Closed JamesOwers closed 9 years ago
You can use the C-API to only retrieve the page segmentation without doing character recognition. Use TessBaseAPISetPageSegMode to set the segmentation mode, call TessBaseAPIProcessPages, and finally retrieve the page iterator using TessBaseAPIAnalyseLayout. Iterate using the TessPageIteratorNext function at the lowest level and check with TessPageIteratorIsAtBeginningOf if the current symbol is at the start of a new block. All in all it shouldn't be more than a few lines of C code and you're skipping the recognition part of tesseract completely.
For support please use tesseract-ocr user forum. See FAQ[1]
[1] https://github.com/tesseract-ocr/tesseract/wiki/FAQ#rules-and-advice
@zdenop thank's for clarifying. Here is the link to my forum post (which contains another answer): https://groups.google.com/forum/#!topic/tesseract-ocr/1Frh-5ggNxg
This issue is currently the top search result for 'ocr_float'; it lacks a simple summary: Tesseract (currently) does not support ocr_float.

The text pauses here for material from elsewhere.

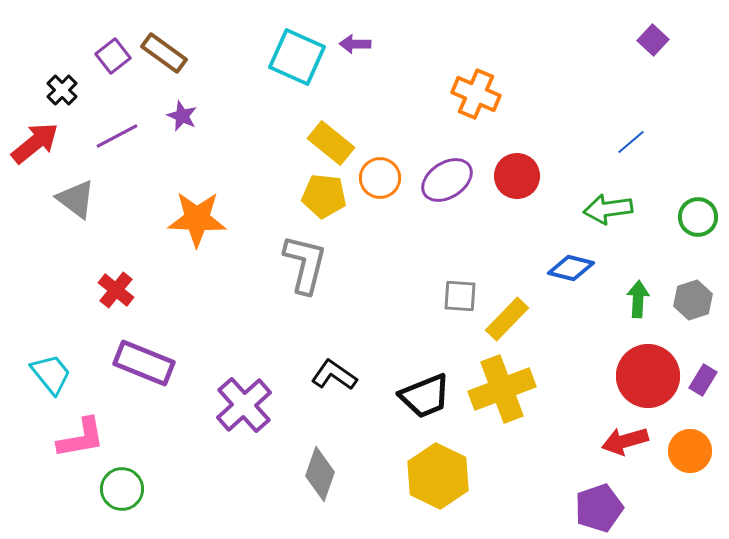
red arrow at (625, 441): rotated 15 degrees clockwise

@jimregan Cheers! I'm reproducing your answer on the linked forum page (the preferred help location).
That seems a bit redundant; I was merely summarising what you were told there :)

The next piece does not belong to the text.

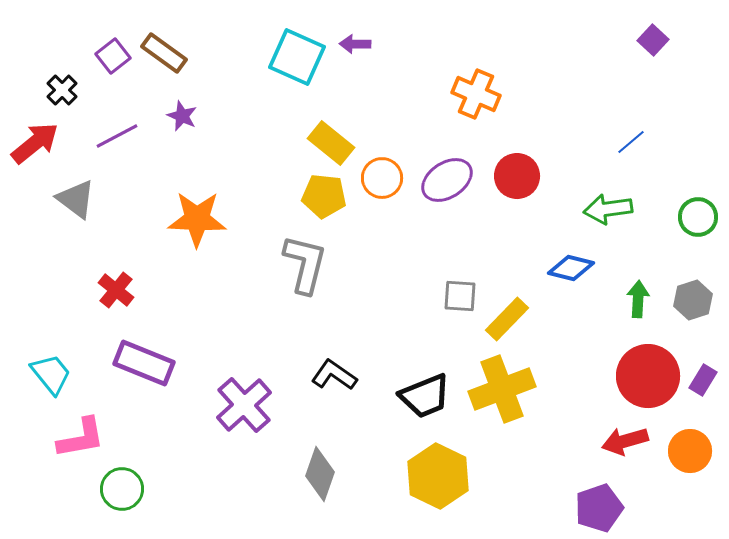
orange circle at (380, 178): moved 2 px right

I'm trying to reproduce results achieved at the ICDAR page segmentation competitions [1,2] with tesseract. I'm struggling to get the tool to output the hOCR tags that I'm expecting for tables and figures etc [3]. At the moment I'm calling tesseract with pagesegmode 1. Should I be adding other options via a config file to achieve the full extent of tesseracts segmentation and labelling ability (I'm not interested in the character recognition element as much).